Das eigentliche Dessert überzeugte mich wie oft (etwas) weniger. Die gedünstete Pastinake mit ihrer Glasur von weißer Schokoladen-Ganache geriet doch recht pappig-süß. Eingelegte Kiefernzapfensamen und Fichtennadel-Eis hielten schön würzig dagegen, die Mousse aus Robinienblüten blieb etwas blass. Natürlich war alles selbst gesammelt, wie mir auch ungefragt versichert wurde. Ach, Berlin…
Trotzdem hätte auch dieser Gang ein Foto verdient gehabt.
Die Orangenessenz mit Kardamom und Fenchelsamen konnte mit ihrer ätherischen Aromenwelt gut an die Nadelbaumsamen anschließen.
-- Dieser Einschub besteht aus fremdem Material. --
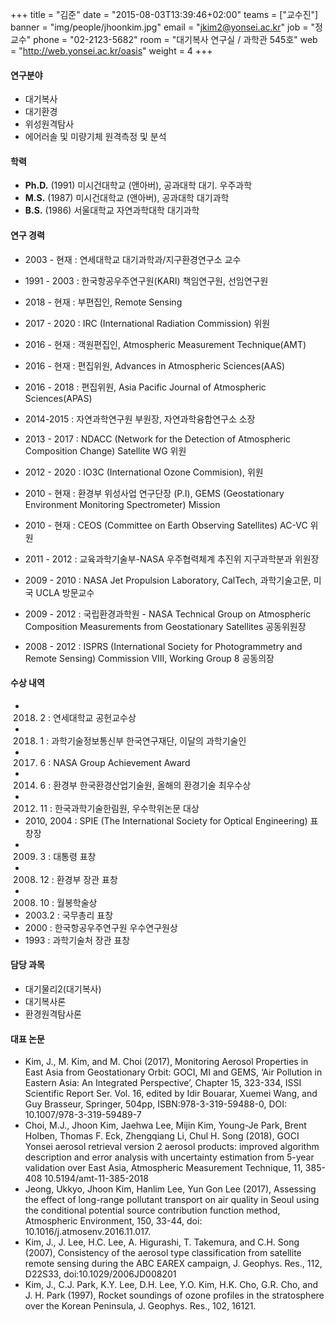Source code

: +++
title = "김준"
date = "2015-08-03T13:39:46+02:00"
teams = ["교수진"]
banner = "img/people/jhoonkim.jpg"
email = "jkim2@yonsei.ac.kr"
job = "정교수"
phone = "02-2123-5682"
room = "대기복사 연구실 / 과학관 545호"
web = "http://web.yonsei.ac.kr/oasis"
weight = 4
+++

#### 연구분야
+ 대기복사
+ 대기환경
+ 위성원격탐사
+ 에어러솔 및 미량기체 원격측정 및 분석


#### 학력
+ **Ph.D.** (1991) 미시건대학교 (앤아버), 공과대학 대기. 우주과학
+ **M.S.** (1987)  미시건대학교 (앤아버), 공과대학 대기과학
+ **B.S.** (1986)  서울대학교 자연과학대학 대기과학

#### 연구 경력
+ 2003 - 현재      :  연세대학교 대기과학과/지구환경연구소 교수
+ 1991 - 2003    :  한국항공우주연구원(KARI) 책임연구원, 선임연구원

+ 2018 - 현재     :  부편집인, Remote Sensing
+ 2017 - 2020    :   IRC (International Radiation Commission) 위원
+ 2016 - 현재      : 객원편집인, Atmospheric Measurement Technique(AMT)
+ 2016 - 현재     :  편집위원, Advances in Atmospheric Sciences(AAS)
+ 2016 - 2018      : 편집위원, Asia Pacific Journal of Atmospheric Sciences(APAS)
+ 2014-2015      :  자연과학연구원 부원장, 자연과학융합연구소 소장
+ 2013 - 2017    :   NDACC (Network for the Detection of Atmospheric Composition Change) Satellite WG 위원
+ 2012 - 2020    :   IO3C (International Ozone Commision), 위원
+ 2010 - 현재      :  환경부 위성사업 연구단장 (P.I), GEMS (Geostationary Environment Monitoring Spectrometer) Mission
+ 2010 - 현재     :   CEOS (Committee on Earth Observing Satellites) AC-VC 위원
+ 2011 - 2012    :  교육과학기술부-NASA 우주협력체계 추진위 지구과학분과 위원장
+ 2009 - 2010    :  NASA Jet Propulsion Laboratory, CalTech, 과학기술고문, 미국 UCLA 방문교수
+ 2009 - 2012    :  국립환경과학원 - NASA Technical Group on Atmospheric Composition Measurements
                             from Geostationary Satellites 공동위원장
+ 2008 - 2012    :  ISPRS (International Society for Photogrammetry and Remote Sensing)
                             Commission VIII, Working Group 8 공동의장

#### 수상 내역
+ 2018. 2        :        연세대학교 공헌교수상
+ 2018. 1        :        과학기술정보통신부 한국연구재단,  이달의 과학기술인
+ 2017. 6        :        NASA Group Achievement Award
+ 2014. 6        :        환경부 한국환경산업기술원,  올해의 환경기술 최우수상
+ 2012. 11       :       한국과학기술한림원,  우수학위논문 대상
+ 2010, 2004     :     SPIE (The International Society for Optical Engineering) 표창장
+ 2009. 3        :        대통령 표창
+ 2008. 12       :       환경부 장관 표창
+ 2008. 10       :       월봉학술상
+ 2003.2         :        국무총리 표창
+ 2000           :         한국항공우주연구원 우수연구원상
+ 1993           :         과학기술처 장관 표창

#### 담당 과목
+ 대기물리2(대기복사)
+ 대기복사론
+ 환경원격탐사론

#### 대표 논문
+ Kim, J., M. Kim, and M. Choi (2017), Monitoring Aerosol Properties in East Asia from Geostationary Orbit: GOCI, MI and GEMS, ‘Air Pollution in Eastern Asia: An Integrated Perspective’, Chapter 15, 323-334, ISSI Scientific Report Ser. Vol. 16, edited by Idir Bouarar, Xuemei Wang, and Guy Brasseur, Springer, 504pp, ISBN:978-3-319-59488-0, DOI: 10.1007/978-3-319-59489-7
+ Choi, M.J., Jhoon Kim, Jaehwa Lee, Mijin Kim, Young-Je Park, Brent Holben, Thomas F. Eck, Zhengqiang Li, Chul H. Song (2018), GOCI Yonsei aerosol retrieval version 2 aerosol products: improved algorithm description and error analysis with uncertainty estimation from 5-year validation over East Asia, Atmospheric Measurement Technique, 11, 385-408 10.5194/amt-11-385-2018
+ Jeong, Ukkyo, Jhoon Kim, Hanlim Lee, Yun Gon Lee (2017), Assessing the effect of long-range pollutant transport on air quality in Seoul using the conditional potential source contribution function method, Atmospheric Environment, 150, 33-44, doi: 10.1016/j.atmosenv.2016.11.017.
+ Kim, J., J. Lee, H.C. Lee, A. Higurashi, T. Takemura, and C.H. Song (2007), Consistency of the aerosol type classification from satellite remote sensing during the ABC EAREX campaign, J. Geophys. Res., 112, D22S33, doi:10.1029/2006JD008201
+ Kim, J., C.J. Park, K.Y. Lee, D.H. Lee, Y.O. Kim, H.K. Cho, G.R. Cho, and J. H. Park (1997), Rocket soundings of ozone profiles in the stratosphere over the Korean Peninsula, J. Geophys. Res., 102, 16121.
Das sehr lecker ausschauende Praliné musste ich fastenbedingt ablehnen. Die zuvorkommende Crew spendierte mir daraufhin einen entkoffeinierten Espresso (eigentlich schmale 2,5€), den ich mir zum Abschluss eines überaus ansprechenden fleischfreien Abends bestellt hatte.
Ich war insgesamt sehr zufrieden mit meinem Besuch in diesem kulinarisch gleich in mehrfacher Hinsicht interessanten und überraschenden vegetarischen Restaurant. Und die Tester des Guide Michelin offenbar auch. Eine Woche nach meinem Besuch gehörte das Bonvivant zu den neu besternten Restaurants. Verdient.